I have a few projects where allowing users to upload SVG files like other image types would be useful, but SVGs can contain javascript, so allowing straight SVGs is an XSS vulnerability. I don't know what the correct way is to strip javascript out of SVG files. There must be some library which can parse an SVG, keep only whitelisted non-Javascript-containing properties, and write out the file again, but I can't find it. (What does Wikipedia use?)
I don't think the idea is that the sanitization happens on the client when they submit content. The client can do the sanitization when they view content. Often it will make sense for the server to do it, but sometimes not. Imagine you're writing an email client web app against someone else's API, and their API gives you the raw html of email messages that people have sent to you. Then it's the client's job to sanitize that HTML for rendering.
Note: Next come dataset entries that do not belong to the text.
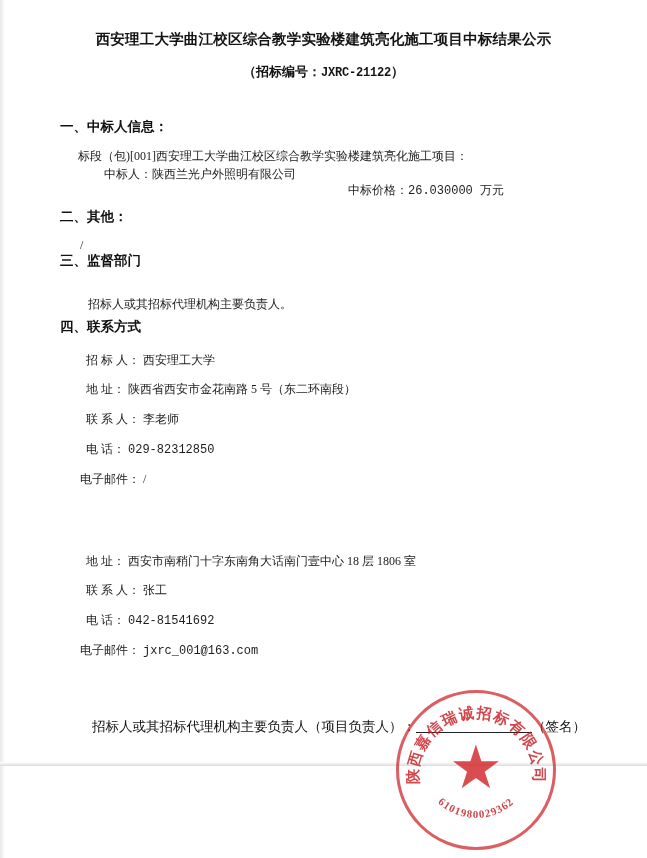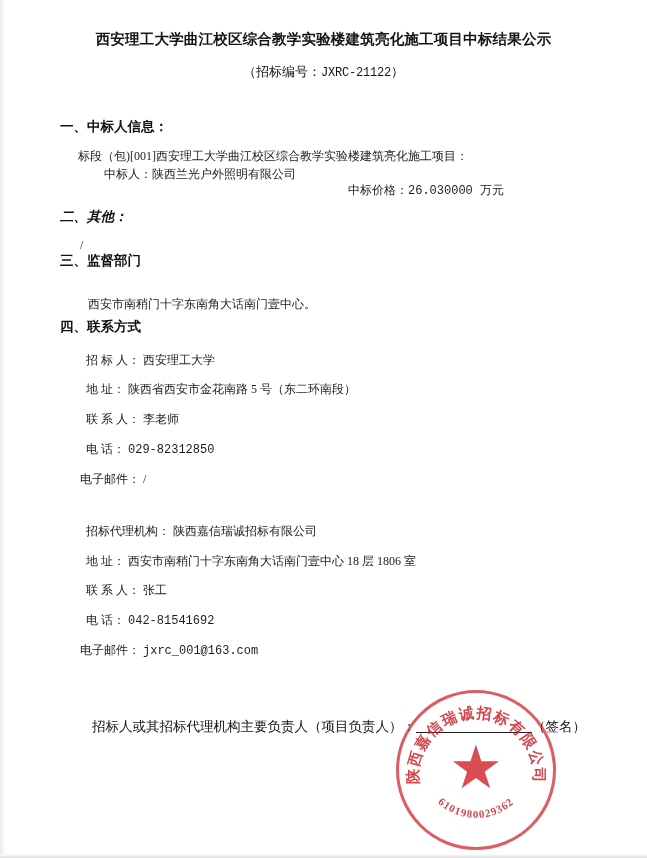--- a/index.html
+++ b/index.html
@@ -11,39 +11,40 @@
     height: 858px;
     background: #ffffff;
     font-family: "Liberation Serif", "DejaVu Serif", serif;
     color: #1a1a1a;
     overflow: hidden;
     position: relative;
   }
   .page {
     position: relative;
     width: 647px;
-    height: 858px;
+    height: 766px;
     box-sizing: border-box;
     padding: 22px 52px 0 52px;
     border-radius: 25px;
   }
   .doc-title {
     text-align: center;
     font-size: 14.5px;
     font-weight: 700;
     letter-spacing: 0.2px;
     margin-top: 8px;
     color: #141414;
   }
   .doc-subtitle {
     text-align: center;
     font-size: 13px;
     margin-top: 14px;
     color: #141414;
     font-family: "Liberation Serif", serif;
+    font-weight: bold;
   }
   .doc-subtitle .mono {
     font-family: "Liberation Mono", monospace;
     font-size: 12px;
     letter-spacing: -0.2px;
   }
   .section-heading {
     font-size: 13.5px;
     font-weight: 700;
     color: #111;
@@ -54,21 +55,21 @@
     color: #1c1c1c;
   }
   .mono {
     font-family: "Liberation Mono", monospace;
   }
 
   .row-block { position: absolute; }
 
   
   #h1 { left: 60px; top: 118px; }
-  #h2 { left: 60px; top: 208px; font-style: italic; }
+  #h2 { left: 60px; top: 208px; }
   #h3 { left: 60px; top: 252px; }
   #h4 { left: 60px; top: 318px; }
 
   #p-lot     { left: 78px; top: 148px; }
   #p-winner  { left: 104px; top: 166px; }
   #p-price   { left: 348px; top: 182px; }
   #p-other   { left: 80px; top: 238px; }
   #p-super   { left: 88px; top: 296px; }
 
   .kv { position: absolute; font-size: 12px; color: #1c1c1c; }
@@ -176,21 +177,21 @@
     <span>中标人：</span><span>陕西兰光户外照明有限公司</span>
   </div>
   <div class="row-block body-line" id="p-price">
     <span>中标价格：</span><span class="mono">26.030000 万元</span>
   </div>
 
   <div class="row-block section-heading" id="h2">二、其他：</div>
   <div class="row-block body-line" id="p-other">/</div>
 
   <div class="row-block section-heading" id="h3">三、监督部门</div>
-  <div class="row-block body-line" id="p-super">西安市南稍门十字东南角大话南门壹中心。</div>
+  <div class="row-block body-line" id="p-super">招标人或其招标代理机构主要负责人。</div>
 
   <div class="row-block section-heading" id="h4">四、联系方式</div>
 
   <div class="kv" id="kv-t1">
     <span class="k">招 标 人：</span>
     <span class="v">西安理工大学</span>
   </div>
   <div class="kv" id="kv-t2">
     <span class="k">地    址：</span>
     <span class="v">陕西省西安市金花南路 5 号（东二环南段）</span>
@@ -201,24 +202,20 @@
   </div>
   <div class="kv" id="kv-t4">
     <span class="k">电    话：</span>
     <span class="v mono">029-82312850</span>
   </div>
   <div class="kv" id="kv-t5">
     <span class="k">电子邮件：</span>
     <span class="v">/</span>
   </div>
 
-  <div class="kv" id="kv-a1">
-    <span class="k">招标代理机构：</span>
-    <span class="v">陕西嘉信瑞诚招标有限公司</span>
-  </div>
   <div class="kv" id="kv-a2">
     <span class="k">地    址：</span>
     <span class="v">西安市南稍门十字东南角大话南门壹中心 18 层 1806 室</span>
   </div>
   <div class="kv" id="kv-a3">
     <span class="k">联 系 人：</span>
     <span class="v">张工</span>
   </div>
   <div class="kv" id="kv-a4">
     <span class="k">电    话：</span>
Also you can run that library on the server with node.
I think his concern is- since the security program would need to run on the attacker's computer, the attacker may simply opt not to use it, circumvent it. That being said, I don't see why it can't be used to sanitize requests to the server.
Well, if you are worried about xss, that is a case of an attacker's code running on a victim's machine. If they process svgs through the lib before adding them to the dom, that would be one way to prevent the xss attack. This seems to be what DOMPurify are suggesting based on their documentation.
You're right it's the publishing platform, but it is also my laziness. I don't know if it's the Wordpress theme I'm using or the SVG plugin I tried, but I have yet to get fluent at using SVG in this Wordpress blog: ironically it seemed to work fine on desktop but didn't resize well on mobile. I'll give it another try.